SUMMARY: UndefinedBehaviorSanitizer: undefined-behavior /home/rick/projects/contributing/flatcc/external/hash/cmetrohash.h:67:22 in 
[50/122] Running utility command for gen_monster_test_json
/home/rick/projects/contributing/flatcc/external/hash/cmetrohash.h:57:22: runtime error: load of misaligned address 0x559822b944ee for type 'uint64_t' (aka 'unsigned long'), which requires 8 byte alignment
0x559822b944ee: note: pointer points here
 6e 75 6d 20 46 72  6f 6d 49 6e 63 6c 75 64  65 3a 6c 6f 6e 67 20 7b  20 49 6e 63 6c 75 64 65  56 61
             ^ 
SUMMARY: UndefinedBehaviorSanitizer: undefined-behavior /home/rick/projects/contributing/flatcc/external/hash/cmetrohash.h:57:22 in 
/home/rick/projects/contributing/flatcc/external/hash/cmetrohash.h:67:22: runtime error: load of misaligned address 0x559822b944c1 for type 'uint16_t' (aka 'unsigned short'), which requires 2 byte alignment
0x559822b944c1: note: pointer points here
 72 69 62  75 74 65 22 3b 0a 0a 6e  61 6d 65 73 70 61 63 65  20 4d 79 47 61 6d 65 2e  4f 74 68 65 72
              ^ 

If you clone https://github.com/r-barnes/flatcc and run

mkdir build
cd build
CXX=clang++ CC=clang cmake -DCMAKE_BUILD_TYPE=Debug ..
make

That should reproduce them (at least with clang-14).

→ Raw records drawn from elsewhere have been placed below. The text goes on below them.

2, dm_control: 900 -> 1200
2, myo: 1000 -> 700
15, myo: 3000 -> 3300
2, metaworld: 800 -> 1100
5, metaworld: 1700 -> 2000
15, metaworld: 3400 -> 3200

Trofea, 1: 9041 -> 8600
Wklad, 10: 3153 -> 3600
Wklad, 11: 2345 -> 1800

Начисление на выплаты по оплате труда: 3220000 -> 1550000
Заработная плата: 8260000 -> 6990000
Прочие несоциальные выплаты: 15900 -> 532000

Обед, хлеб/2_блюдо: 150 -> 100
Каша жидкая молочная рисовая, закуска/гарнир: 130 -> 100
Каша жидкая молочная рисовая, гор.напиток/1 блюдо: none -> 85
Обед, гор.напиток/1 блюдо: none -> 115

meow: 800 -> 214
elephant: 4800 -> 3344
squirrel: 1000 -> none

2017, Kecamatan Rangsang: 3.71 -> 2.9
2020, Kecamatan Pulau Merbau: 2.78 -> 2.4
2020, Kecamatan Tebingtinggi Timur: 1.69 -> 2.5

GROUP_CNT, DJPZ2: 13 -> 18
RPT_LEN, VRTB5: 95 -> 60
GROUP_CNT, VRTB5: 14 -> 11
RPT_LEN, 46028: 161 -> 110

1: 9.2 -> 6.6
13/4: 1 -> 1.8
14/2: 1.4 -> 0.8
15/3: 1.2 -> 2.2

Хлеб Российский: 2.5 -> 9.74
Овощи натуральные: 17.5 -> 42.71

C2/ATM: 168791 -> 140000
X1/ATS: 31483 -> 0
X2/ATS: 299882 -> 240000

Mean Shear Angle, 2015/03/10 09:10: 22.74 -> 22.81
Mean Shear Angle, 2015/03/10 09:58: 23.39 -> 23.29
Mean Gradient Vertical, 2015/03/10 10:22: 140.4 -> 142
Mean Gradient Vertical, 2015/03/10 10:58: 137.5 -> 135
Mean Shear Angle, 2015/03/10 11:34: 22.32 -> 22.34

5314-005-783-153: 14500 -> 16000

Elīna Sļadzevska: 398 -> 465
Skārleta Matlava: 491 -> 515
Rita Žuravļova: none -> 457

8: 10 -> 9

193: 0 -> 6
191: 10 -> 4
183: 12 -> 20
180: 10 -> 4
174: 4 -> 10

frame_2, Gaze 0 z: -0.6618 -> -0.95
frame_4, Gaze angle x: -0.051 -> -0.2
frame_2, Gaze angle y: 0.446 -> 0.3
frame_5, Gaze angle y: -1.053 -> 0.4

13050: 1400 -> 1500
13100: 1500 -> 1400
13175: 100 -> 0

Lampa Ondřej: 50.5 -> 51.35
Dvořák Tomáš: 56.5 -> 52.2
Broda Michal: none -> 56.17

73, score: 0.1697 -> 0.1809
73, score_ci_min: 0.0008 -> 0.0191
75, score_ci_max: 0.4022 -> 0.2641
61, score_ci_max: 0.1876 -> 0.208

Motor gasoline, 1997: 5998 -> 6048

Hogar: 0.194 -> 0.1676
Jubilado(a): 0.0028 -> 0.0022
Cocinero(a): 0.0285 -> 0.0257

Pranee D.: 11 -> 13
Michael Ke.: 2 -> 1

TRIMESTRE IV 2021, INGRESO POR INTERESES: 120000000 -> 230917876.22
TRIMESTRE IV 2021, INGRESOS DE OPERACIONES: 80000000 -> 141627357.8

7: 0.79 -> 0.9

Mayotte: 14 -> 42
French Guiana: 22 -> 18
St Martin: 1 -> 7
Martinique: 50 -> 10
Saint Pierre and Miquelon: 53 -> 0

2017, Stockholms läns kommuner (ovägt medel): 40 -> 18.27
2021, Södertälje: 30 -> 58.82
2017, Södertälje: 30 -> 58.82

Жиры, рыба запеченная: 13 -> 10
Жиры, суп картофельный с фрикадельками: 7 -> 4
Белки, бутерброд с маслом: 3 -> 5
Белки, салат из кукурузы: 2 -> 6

mikkelfj commented 1 year ago

@r-barnes Thanks, as you can see in above reference there is a new issue with link time optimizations (LTO) affecting either in cmetrohash or in interfacing code. I added a tmp. hash branch where xxhash can be used for experimentation, but it is not integrated. You are welcome to also give it a go if you like.

mikkelfj commented 8 months ago

I just made a commit to master branch that changes the line mentioned earlier: #define T_ptr(base, pos) ((void *)((uint8_t *)(base) + (uoffset_t)(pos))) such that it casts to size_t before summing, then to void *.

As to metrohash, I keep hearing about it but I don't get any warnings even though the sanitizer flag is now added to debug as per input from @r-barnes in separate PR.

I tried the branch https://github.com/r-barnes/flatcc and build it as described above. There are some new warnings as errors that needs to be fixed, and have been on the flatcc master branch (unused assignment, main() vs main(void)), but I get nothing on cmetrohash.

This is with clang 15 on MacOS arm64, but the change I made with the sanitize flag on the master branch has also been running many other clang versions.

metrohash can be replaced with xxhash if it makes a difference, but currently I cannot reproduce.

mikkelfj commented 8 months ago

A while back I made the branch hash that introduces xxhash but got no feedback in #238 . I have now updated that branch by merging master into it.

mikkelfj commented 8 months ago

I'm closing this as I cannot reproduce and got no feedback. It may be that the hash gets updated as some point.